• [EXERCISE INSTRUCTIONS]:
Give back every record below word for word, with the pictures omitted.

• [PROVIDED RECORDS]:
----

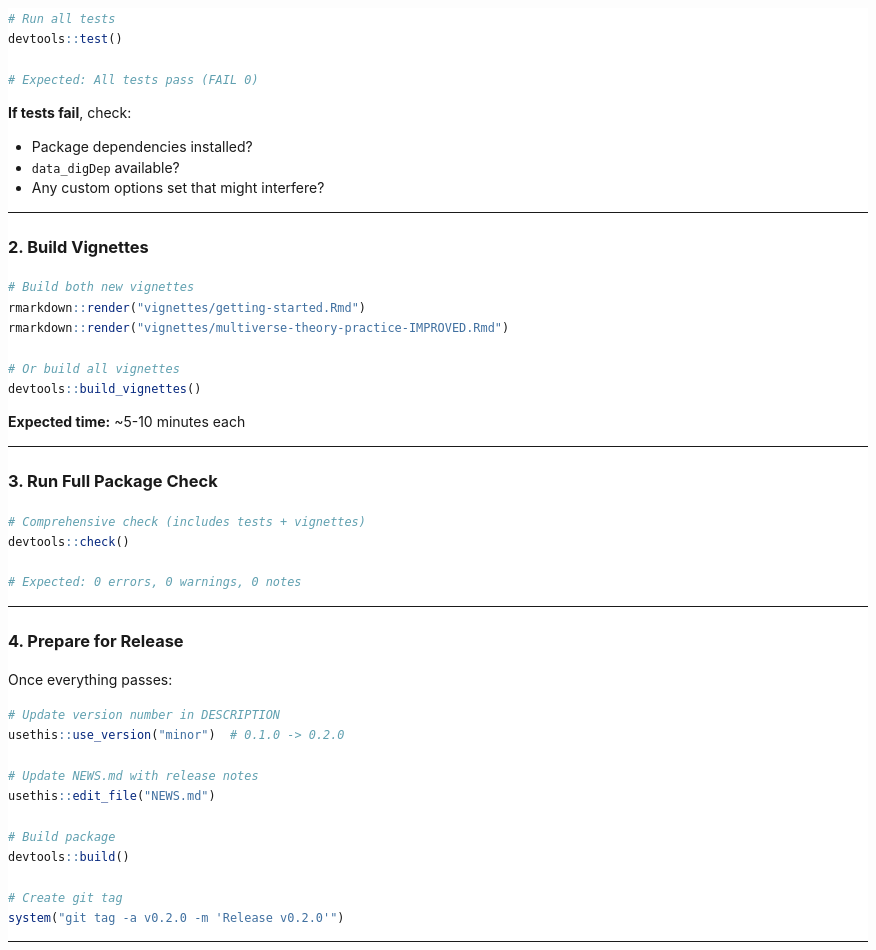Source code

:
 ```r
# Run all tests
devtools::test()

# Expected: All tests pass (FAIL 0)
```

**If tests fail**, check:
- Package dependencies installed?
- `data_digDep` available?
- Any custom options set that might interfere?

---

### 2. Build Vignettes

```r
# Build both new vignettes
rmarkdown::render("vignettes/getting-started.Rmd")
rmarkdown::render("vignettes/multiverse-theory-practice-IMPROVED.Rmd")

# Or build all vignettes
devtools::build_vignettes()
```

**Expected time:** ~5-10 minutes each

---

### 3. Run Full Package Check

```r
# Comprehensive check (includes tests + vignettes)
devtools::check()

# Expected: 0 errors, 0 warnings, 0 notes
```

---

### 4. Prepare for Release

Once everything passes:

```r
# Update version number in DESCRIPTION
usethis::use_version("minor")  # 0.1.0 -> 0.2.0

# Update NEWS.md with release notes
usethis::edit_file("NEWS.md")

# Build package
devtools::build()

# Create git tag
system("git tag -a v0.2.0 -m 'Release v0.2.0'")
```

---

----

• [YOUR SOLUTION]:
Source code

:
 ```r
# Run all tests
devtools::test()

# Expected: All tests pass (FAIL 0)
```

**If tests fail**, check:
- Package dependencies installed?
- `data_digDep` available?
- Any custom options set that might interfere?

---

### 2. Build Vignettes

```r
# Build both new vignettes
rmarkdown::render("vignettes/getting-started.Rmd")
rmarkdown::render("vignettes/multiverse-theory-practice-IMPROVED.Rmd")

# Or build all vignettes
devtools::build_vignettes()
```

**Expected time:** ~5-10 minutes each

---

### 3. Run Full Package Check

```r
# Comprehensive check (includes tests + vignettes)
devtools::check()

# Expected: 0 errors, 0 warnings, 0 notes
```

---

### 4. Prepare for Release

Once everything passes:

```r
# Update version number in DESCRIPTION
usethis::use_version("minor")  # 0.1.0 -> 0.2.0

# Update NEWS.md with release notes
usethis::edit_file("NEWS.md")

# Build package
devtools::build()

# Create git tag
system("git tag -a v0.2.0 -m 'Release v0.2.0'")
```

---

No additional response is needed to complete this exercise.